Can I use an SBA loan to buy a CrossFit affiliate gym?

Yes. CrossFit affiliates and functional fitness studios are eligible for SBA 7(a) financing provided they have at least two to three years of operating history, documented financials showing positive cash flow, and a CrossFit affiliate agreement in good standing. The SBA 7(a) loan is the most common financing structure for these acquisitions in the lower middle market.

How much do I need to put down to buy a CrossFit gym with an SBA loan?

Typically 10–15% of the total project cost, which includes the purchase price plus working capital and closing costs. On a $700,000 CrossFit gym acquisition, expect to inject $70,000–$105,000 in cash equity. A seller note of 5–10% placed on standby can reduce the cash required at close while still satisfying SBA equity injection requirements.

What SDE does a CrossFit gym need to qualify for SBA financing?

Most SBA lenders require the business to demonstrate enough SDE to cover annual debt service with a minimum 1.25x debt service coverage ratio. As a general rule, CrossFit gyms with at least $150,000 in adjusted SDE will support SBA financing for acquisitions in the $400,000–$600,000 range. Higher SDE of $250,000–$350,000 supports purchase prices of $700,000–$1.2M depending on the multiple.

What happens to the CrossFit affiliate agreement when ownership changes?

CrossFit LLC requires a formal transfer and approval process when an affiliate changes ownership. The new buyer must apply to CrossFit LLC, pay any applicable transfer or annual affiliate fees, and receive written approval before the transfer is complete. This process should be initiated early in the due diligence period and confirmed before closing to avoid operational disruption.

Will an SBA lender care if the seller is the head coach?

Yes — key-person risk is one of the most scrutinized issues in CrossFit gym acquisitions.
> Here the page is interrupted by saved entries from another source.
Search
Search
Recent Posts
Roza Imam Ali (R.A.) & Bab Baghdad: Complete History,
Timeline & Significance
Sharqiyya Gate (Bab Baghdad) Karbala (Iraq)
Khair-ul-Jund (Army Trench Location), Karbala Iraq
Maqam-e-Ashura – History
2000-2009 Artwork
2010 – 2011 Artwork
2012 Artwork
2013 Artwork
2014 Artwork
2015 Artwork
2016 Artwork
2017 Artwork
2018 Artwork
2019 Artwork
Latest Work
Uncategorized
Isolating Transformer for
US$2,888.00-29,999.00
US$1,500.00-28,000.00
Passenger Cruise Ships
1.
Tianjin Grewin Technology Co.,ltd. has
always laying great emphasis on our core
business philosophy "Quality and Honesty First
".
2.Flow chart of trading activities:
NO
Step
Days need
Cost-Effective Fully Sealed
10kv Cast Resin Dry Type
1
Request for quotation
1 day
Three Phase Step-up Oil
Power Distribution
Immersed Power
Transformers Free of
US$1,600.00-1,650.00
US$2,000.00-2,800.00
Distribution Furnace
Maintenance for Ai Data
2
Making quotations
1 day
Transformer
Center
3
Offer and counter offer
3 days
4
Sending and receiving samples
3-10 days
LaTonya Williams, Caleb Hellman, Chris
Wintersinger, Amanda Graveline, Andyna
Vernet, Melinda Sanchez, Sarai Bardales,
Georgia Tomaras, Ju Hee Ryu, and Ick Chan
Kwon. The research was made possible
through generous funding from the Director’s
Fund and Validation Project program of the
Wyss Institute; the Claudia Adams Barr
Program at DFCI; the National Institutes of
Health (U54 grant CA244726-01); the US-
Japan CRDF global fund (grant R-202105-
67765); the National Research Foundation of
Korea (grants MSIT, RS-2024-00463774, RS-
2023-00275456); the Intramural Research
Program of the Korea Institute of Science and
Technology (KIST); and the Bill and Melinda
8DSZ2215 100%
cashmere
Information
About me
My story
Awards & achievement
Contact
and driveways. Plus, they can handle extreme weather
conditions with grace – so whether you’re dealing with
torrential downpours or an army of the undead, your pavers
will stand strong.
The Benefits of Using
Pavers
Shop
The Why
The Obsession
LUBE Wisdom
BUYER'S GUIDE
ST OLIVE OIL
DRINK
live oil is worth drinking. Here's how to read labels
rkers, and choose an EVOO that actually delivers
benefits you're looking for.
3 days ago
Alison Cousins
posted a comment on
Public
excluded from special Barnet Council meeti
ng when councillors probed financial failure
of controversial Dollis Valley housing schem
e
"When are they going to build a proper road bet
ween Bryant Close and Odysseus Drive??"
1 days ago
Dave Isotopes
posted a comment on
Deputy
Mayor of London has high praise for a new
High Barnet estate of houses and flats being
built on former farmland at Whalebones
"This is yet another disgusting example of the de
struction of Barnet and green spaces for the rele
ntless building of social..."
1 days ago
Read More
Lenders want to see that the gym can operate without the seller present, which means a documented lead coach or coaching staff capable of running programming and maintaining member relationships. A transition plan with the seller staying on for 60–90 days post-close, combined with a retention earnout structure, will significantly improve your loan approval odds.

Can I include equipment upgrades or leasehold improvements in my SBA loan?

Yes. SBA 7(a) loans can cover equipment purchases, leasehold improvements, and working capital in addition to the business acquisition price, up to the $5 million loan cap. If you plan to upgrade rigs, flooring, or HVAC as part of your acquisition plan, include those costs in your project budget at the time of application so they are funded in a single loan facility rather than requiring a separate loan later.